= Krishan Kumar (Bawal politician) =

Indian politician

Krishan Kumar (born 1969) is an Indian doctor and politician from Haryana. He is a member of the Haryana Legislative Assembly from Bawal Assembly constituency, which is reserved for Scheduled Caste community, in Rewari district, on the Delhi Jaipur National Highway and about 15 km from the district headquarters. He won the 2024 Haryana Legislative Assembly election, representing the Bharatiya Janata Party.

== Early life and education ==
Krishan Kumar is from Kosli tehsil, Rewari district, Haryana. He is the son of Shri Munni Lal. He is an E.N.T. specialist. He completed his Master of Surgery (Ear, Nose and Throat) in 2004 at a college affiliated with (PGI) Pandit Bhagwat Dayal Sharma Post Graduate Institute of Medical Sciences, Rohtak, Haryana. He served as a Chief Medical Officer from 1993 in many districts and as a Civil Surgeon in Rewari.
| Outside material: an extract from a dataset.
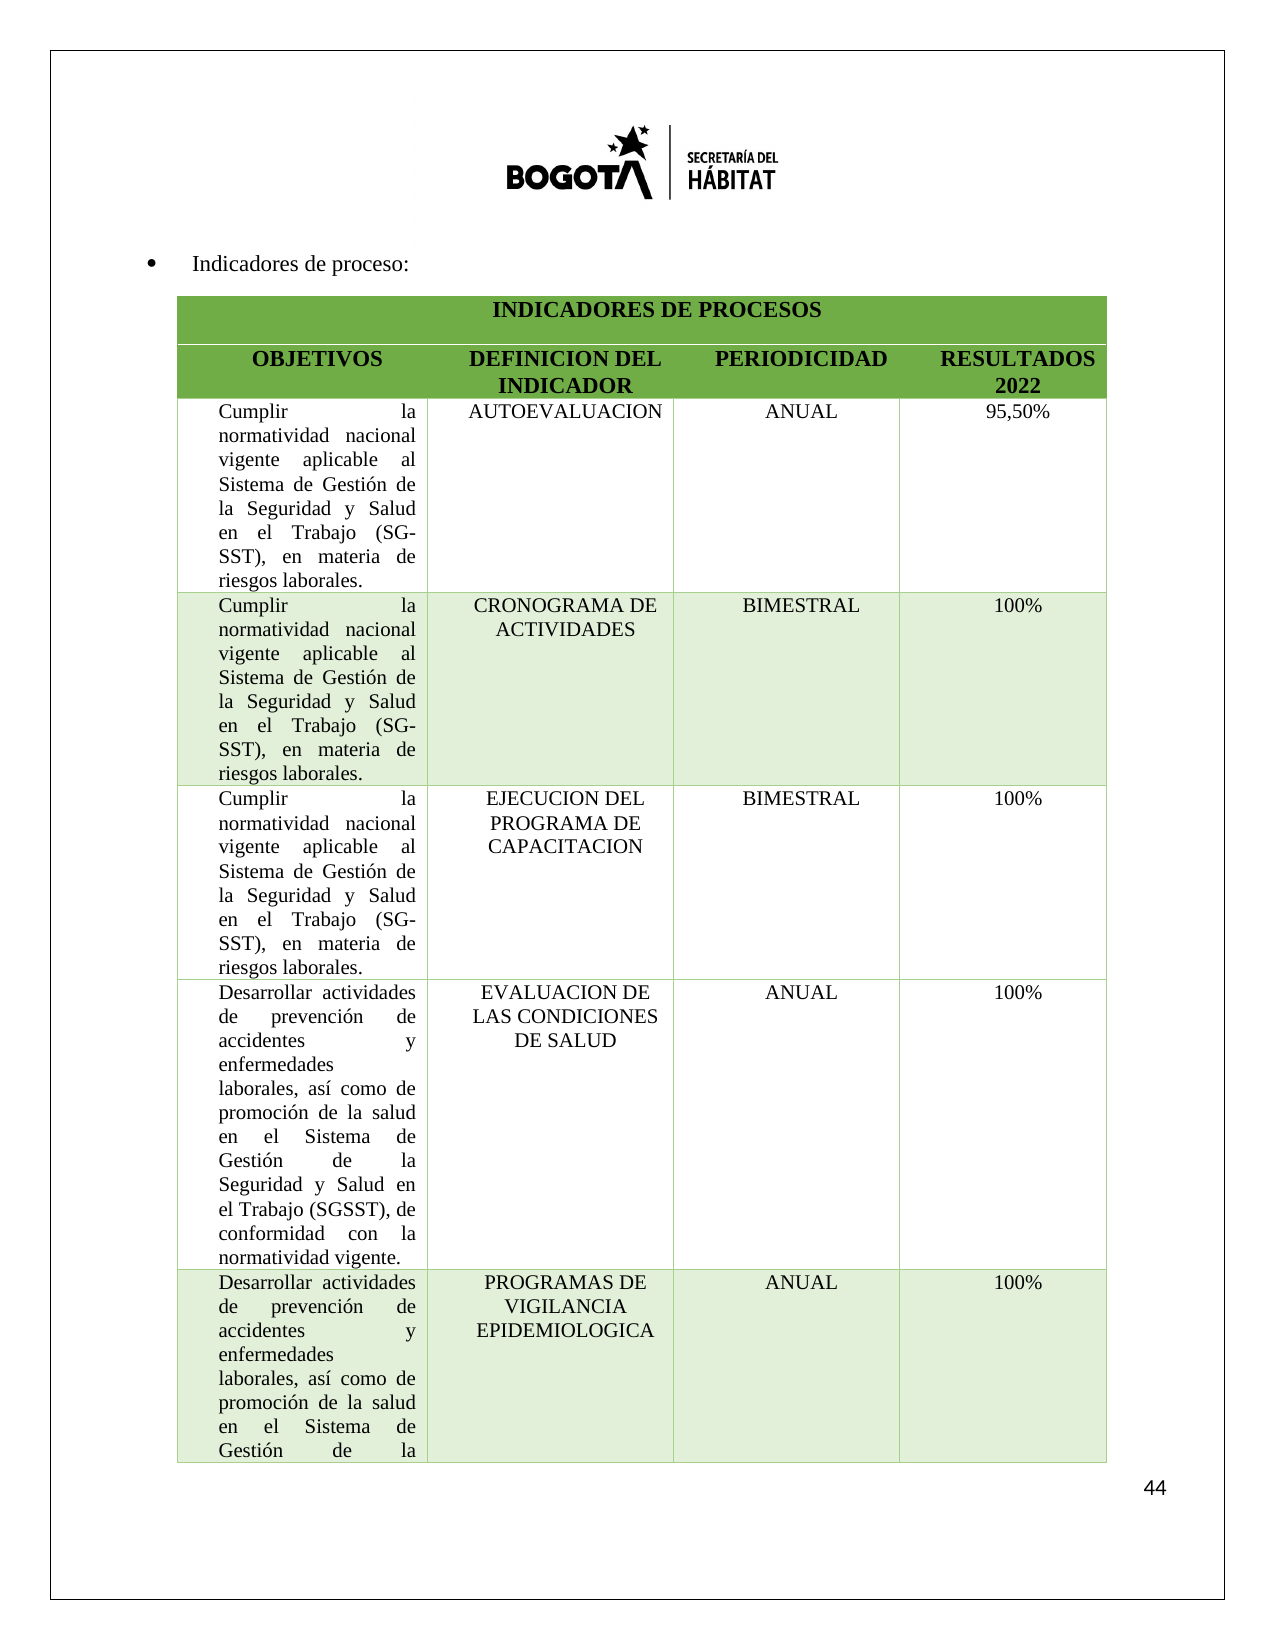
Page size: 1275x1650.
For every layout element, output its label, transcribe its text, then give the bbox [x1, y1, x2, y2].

He was in the state government's medical service as a Director (Health Services) in 2025 when he took voluntary retirement a day before he was nominated by the BJP and entered politics as a greenhorn. His brother in law, Harinder Singh, who also took voluntary retirement form government service, won from Hodal (Palwal), also on the BJP ticket.

== Career ==
Kumar is a first time MLA winning the Bawal Assembly constituency representing the Bharatiya Janata Party in the 2024 Haryana Legislative Assembly election. He polled 86,858 votes and defeated his nearest rival, ML Ranga of the Indian National Congress, by a margin of 20,011 votes. He is known as a loyalist of union minister Rao Inderjit Singh, and was given the ticket by the BJP ahead of two-time MLA and former minister in Saini government, Banwari Lal.